(after stating the facts). Section 4919 of Kirby’s Digest provides: “When any notice or advertisement relating to any cause, matter or thing in any court of record shall be required by law or the order of any court to be published, the same when duly published shall be paid for by the party at whose instance it was published, which payment, or so much thereof as is deemed reasonable, may be taxed as other costs otherwise allowed by the proper courts in the course of the proceedings to which sqch advertisement relates.”
Section 4921 provides: “When any law, proclamation,-advertisements, order or notice shall be published in any newspaper for the State or for any officer on account of the State, or for any county or for any officer on account of any county, or for any legal advertisement for any individual, there shall not be allowed for such publication a higher rate than one dollar per square of ten lines (two hundred and' sixty-eight ems) of nonpareil type for the first insertion, and fifty cents per square for each subsequent insertion, fractional squares and parts of squares to be counted as whole squares.”
Neither of the above sections prevents any individual at whose instance any legal notice is published from contracting with the publisher to publish such notice at any price they may agree upon. And, as between the individual and publisher, the contract would be binding upon them. The individual in a suit between him and the publisher’ would be liable for whatever amount he had contracted to pay for the publication. The provisions of the statute were not intended to limit the power of any private individual to pay any amount he might contract to pay for any legal publication that was made at his instance. Section 4919 clearly indicates that, as between the individual at whose instance the publication is made and the publisher, they are left to contract for any amount they may agree upon, which amount the individual having the publication made shall pay. But, after he shall have paid it and asks to. have amount so paid by him taxed as other costs by the courts in the course of the proceedings to which such advertisement relates, then the court shall not allow for such publication a higher rate than that prescribed by section 4921, supra, which sum the lawmakers evidently deemed a reasonable charge for the character of work prescribed. For it will not be presumed that the Legislature fixed as a maximum charge an unreasonable amount. Taking the two sections together, we are of the opinion that section 4921 was a declaration by the Legislature of the sum that it deemed reasonable for the court to allow as costs wherever the party at whose instance the publication was made had paid that or a larger sum.

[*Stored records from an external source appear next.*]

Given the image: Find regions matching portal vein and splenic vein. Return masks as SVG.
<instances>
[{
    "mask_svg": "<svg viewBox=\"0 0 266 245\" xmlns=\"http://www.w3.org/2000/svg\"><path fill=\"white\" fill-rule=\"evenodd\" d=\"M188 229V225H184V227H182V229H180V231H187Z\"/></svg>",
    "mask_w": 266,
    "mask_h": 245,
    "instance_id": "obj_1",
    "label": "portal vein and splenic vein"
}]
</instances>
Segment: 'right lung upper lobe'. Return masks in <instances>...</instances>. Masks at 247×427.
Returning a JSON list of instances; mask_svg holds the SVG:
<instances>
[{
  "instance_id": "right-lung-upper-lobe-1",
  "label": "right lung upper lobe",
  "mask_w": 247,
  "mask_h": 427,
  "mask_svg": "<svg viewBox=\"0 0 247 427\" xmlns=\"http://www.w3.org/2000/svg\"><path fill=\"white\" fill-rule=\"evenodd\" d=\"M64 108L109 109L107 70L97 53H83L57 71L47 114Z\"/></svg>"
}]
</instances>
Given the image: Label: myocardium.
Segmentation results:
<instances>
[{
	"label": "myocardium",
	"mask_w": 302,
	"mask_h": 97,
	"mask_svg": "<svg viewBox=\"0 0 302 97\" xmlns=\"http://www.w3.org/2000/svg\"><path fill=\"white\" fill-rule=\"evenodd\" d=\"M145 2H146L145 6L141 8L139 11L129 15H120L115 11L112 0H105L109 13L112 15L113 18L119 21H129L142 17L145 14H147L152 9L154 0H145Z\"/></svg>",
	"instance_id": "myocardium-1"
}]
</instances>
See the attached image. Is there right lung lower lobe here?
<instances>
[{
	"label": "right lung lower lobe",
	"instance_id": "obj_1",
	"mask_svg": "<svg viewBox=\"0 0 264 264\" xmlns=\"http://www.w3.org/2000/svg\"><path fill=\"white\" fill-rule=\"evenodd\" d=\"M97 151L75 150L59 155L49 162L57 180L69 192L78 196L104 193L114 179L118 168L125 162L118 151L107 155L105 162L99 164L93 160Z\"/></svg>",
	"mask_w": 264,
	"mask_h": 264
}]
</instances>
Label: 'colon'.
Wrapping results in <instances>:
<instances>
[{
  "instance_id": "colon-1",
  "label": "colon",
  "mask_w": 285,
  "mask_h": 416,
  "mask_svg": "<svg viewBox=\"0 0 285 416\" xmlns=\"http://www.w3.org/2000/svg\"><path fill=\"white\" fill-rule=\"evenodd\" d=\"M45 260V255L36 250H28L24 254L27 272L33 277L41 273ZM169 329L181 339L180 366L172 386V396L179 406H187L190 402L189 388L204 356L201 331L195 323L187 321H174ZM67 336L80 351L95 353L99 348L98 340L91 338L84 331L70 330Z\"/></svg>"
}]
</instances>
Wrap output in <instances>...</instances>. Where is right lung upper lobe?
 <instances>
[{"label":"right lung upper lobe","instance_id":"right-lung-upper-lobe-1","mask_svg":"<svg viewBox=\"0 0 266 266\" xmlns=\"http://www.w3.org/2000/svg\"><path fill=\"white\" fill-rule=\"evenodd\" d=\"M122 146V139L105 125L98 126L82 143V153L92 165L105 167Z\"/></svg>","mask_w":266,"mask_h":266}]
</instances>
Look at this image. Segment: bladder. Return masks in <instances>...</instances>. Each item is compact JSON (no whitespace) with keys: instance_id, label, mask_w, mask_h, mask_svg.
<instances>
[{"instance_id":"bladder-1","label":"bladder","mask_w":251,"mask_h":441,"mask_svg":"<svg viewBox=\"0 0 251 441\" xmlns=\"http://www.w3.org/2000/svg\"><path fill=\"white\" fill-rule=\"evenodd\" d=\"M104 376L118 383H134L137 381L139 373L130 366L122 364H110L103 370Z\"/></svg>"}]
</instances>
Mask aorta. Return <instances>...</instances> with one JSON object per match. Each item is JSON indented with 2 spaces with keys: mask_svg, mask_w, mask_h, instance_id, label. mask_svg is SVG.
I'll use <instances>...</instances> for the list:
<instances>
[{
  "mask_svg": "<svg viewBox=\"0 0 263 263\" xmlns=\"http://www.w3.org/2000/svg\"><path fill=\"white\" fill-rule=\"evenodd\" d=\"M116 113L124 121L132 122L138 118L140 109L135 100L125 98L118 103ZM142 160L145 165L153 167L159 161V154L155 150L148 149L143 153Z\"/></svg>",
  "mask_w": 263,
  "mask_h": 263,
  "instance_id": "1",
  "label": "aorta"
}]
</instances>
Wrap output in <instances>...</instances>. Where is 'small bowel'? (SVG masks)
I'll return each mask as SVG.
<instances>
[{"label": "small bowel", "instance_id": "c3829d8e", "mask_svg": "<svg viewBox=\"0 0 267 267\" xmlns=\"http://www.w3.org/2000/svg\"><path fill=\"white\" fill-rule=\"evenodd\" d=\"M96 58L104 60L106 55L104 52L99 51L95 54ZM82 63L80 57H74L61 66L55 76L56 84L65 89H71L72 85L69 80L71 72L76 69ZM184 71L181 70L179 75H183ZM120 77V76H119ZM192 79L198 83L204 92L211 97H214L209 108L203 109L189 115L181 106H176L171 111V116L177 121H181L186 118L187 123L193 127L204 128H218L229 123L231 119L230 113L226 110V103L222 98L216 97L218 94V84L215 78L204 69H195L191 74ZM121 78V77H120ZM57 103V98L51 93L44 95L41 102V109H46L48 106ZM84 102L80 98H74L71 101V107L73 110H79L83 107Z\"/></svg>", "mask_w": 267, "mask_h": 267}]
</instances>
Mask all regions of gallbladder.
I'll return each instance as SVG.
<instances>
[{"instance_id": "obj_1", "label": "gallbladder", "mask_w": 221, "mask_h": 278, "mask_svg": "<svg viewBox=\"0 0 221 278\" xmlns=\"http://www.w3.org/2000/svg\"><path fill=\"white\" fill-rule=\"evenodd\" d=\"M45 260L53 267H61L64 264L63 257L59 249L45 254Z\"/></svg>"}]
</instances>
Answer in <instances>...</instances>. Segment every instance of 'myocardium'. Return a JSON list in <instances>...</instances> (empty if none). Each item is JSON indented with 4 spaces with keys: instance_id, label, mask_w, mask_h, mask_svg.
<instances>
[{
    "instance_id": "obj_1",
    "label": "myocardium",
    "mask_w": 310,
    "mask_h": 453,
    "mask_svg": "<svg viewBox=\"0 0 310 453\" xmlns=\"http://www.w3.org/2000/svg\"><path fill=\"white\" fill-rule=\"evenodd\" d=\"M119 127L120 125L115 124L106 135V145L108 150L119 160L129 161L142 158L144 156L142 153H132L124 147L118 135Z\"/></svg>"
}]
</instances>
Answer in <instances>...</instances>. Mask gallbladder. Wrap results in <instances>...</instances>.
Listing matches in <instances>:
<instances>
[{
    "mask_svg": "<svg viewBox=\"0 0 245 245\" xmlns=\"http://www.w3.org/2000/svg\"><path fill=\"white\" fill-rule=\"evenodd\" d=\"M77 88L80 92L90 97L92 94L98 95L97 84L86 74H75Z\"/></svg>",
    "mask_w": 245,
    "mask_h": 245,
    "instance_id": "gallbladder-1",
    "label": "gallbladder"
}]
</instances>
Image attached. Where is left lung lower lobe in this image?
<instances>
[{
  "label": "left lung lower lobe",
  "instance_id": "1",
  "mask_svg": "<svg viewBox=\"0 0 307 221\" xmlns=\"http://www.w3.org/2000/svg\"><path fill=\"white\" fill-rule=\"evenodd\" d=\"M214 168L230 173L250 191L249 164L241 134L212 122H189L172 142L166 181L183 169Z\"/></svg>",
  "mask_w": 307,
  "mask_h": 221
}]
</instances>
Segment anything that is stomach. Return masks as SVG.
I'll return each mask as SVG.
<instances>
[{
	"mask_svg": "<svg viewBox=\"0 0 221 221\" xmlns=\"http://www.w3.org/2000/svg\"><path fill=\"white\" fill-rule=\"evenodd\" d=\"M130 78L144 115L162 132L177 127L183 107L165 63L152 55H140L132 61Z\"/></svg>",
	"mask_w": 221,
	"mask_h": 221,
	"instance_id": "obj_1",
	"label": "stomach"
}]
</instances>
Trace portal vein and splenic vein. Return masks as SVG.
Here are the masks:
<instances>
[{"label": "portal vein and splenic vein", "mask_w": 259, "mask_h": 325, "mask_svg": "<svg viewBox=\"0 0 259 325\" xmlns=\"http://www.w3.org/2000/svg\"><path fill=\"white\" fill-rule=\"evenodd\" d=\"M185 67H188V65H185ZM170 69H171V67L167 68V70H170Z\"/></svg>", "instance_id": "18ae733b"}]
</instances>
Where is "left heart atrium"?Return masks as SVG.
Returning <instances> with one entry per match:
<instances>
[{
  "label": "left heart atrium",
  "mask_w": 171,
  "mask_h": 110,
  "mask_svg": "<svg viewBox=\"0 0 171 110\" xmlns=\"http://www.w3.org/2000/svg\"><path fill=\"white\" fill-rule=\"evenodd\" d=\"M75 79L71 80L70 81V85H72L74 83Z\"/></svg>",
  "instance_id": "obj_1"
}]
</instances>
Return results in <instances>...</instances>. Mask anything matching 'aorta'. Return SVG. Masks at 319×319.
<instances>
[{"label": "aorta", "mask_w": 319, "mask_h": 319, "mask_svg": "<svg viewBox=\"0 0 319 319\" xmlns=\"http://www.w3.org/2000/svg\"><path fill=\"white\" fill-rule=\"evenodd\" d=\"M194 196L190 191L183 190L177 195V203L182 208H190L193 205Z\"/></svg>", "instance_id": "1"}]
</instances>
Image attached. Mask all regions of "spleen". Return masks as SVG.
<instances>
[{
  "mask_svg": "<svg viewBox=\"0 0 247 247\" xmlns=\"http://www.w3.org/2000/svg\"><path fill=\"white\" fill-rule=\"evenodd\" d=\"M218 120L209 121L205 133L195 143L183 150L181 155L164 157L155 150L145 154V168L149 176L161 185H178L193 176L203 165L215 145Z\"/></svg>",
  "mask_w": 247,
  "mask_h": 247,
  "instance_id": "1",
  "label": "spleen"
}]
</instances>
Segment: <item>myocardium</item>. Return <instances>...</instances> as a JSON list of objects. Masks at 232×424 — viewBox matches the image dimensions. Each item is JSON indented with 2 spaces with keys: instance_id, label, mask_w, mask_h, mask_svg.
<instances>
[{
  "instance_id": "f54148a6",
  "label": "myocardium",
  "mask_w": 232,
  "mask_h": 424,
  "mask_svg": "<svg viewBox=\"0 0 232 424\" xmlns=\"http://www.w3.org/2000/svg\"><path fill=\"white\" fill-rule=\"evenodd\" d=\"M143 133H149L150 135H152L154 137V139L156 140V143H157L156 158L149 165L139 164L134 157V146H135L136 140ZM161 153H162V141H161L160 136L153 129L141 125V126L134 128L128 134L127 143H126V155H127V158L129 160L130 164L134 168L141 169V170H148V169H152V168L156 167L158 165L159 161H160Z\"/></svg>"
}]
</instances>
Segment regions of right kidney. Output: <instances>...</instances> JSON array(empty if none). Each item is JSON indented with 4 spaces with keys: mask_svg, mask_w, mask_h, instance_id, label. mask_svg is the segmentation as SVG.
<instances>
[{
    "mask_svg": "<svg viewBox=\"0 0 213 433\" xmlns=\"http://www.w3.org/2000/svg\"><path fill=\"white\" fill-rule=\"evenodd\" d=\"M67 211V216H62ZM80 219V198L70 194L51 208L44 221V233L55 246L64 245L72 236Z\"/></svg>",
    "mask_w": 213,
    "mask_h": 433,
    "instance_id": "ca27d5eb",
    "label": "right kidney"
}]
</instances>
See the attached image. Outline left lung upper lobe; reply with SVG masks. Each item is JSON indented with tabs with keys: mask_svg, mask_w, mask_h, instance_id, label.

In other words, under the statute, when fixing the sum paid for legal publication as costs, unless the sum so paid exceeded the amount authorized to be charged by section 4921, supra, it could not be held unreasonable.
Appellant has submitted without objection to having the amount claimed by him for publishing the notices taxed as costs in the chancery proceeding to confirm; otherwise the court would have had no jurisdiction. Treating the case as the parties have treated it as a motion to tax as part of the costs in the suit to confirm 'the claim of appellant against appellee, we are of the opinion that under the statute the court should have adjudged the cost of the publication of the notices at the sum claimed by him in his response to the motion, which sum was the amount,authorized under the provisions of the statute supra.
But, if the statute authorizes the court to fix any amount it may deem reasonable under the amount prescribed by section 4921, as contended by the appellee, we are then of the opinion that the finding of the court as to what was a reasonable sum was against the clear preponderance of the evidence. For it was not unreasonable that appellant should charge for his services the regular and customary price charged and paid for such work. It would be unreasonable to expect or require appellant to receive less for his work than others engaged in similar business would have charged appellee for the same work under the same circumstances. Yet, according to the clear preponderance of the evidence, that is what the decree of the chancellor does. For, judging by the record, a great majority of the publishers would have charged the same as appellant.
In the absence of any-express contract, appellees must be held to have impliedly agreed, when it requested appellant to do the work for it, that it would pay the regular and usual price. The evidence tends strongly to show that appellee knew from previous transactions with appellant what the price would be and made no objections to it. The decree is reversed and remanded with directions to enter a decree taxing the cost of the publication of the notices at the sum of $1,148, with interest on same at 6 per cent, from December 17, 1907.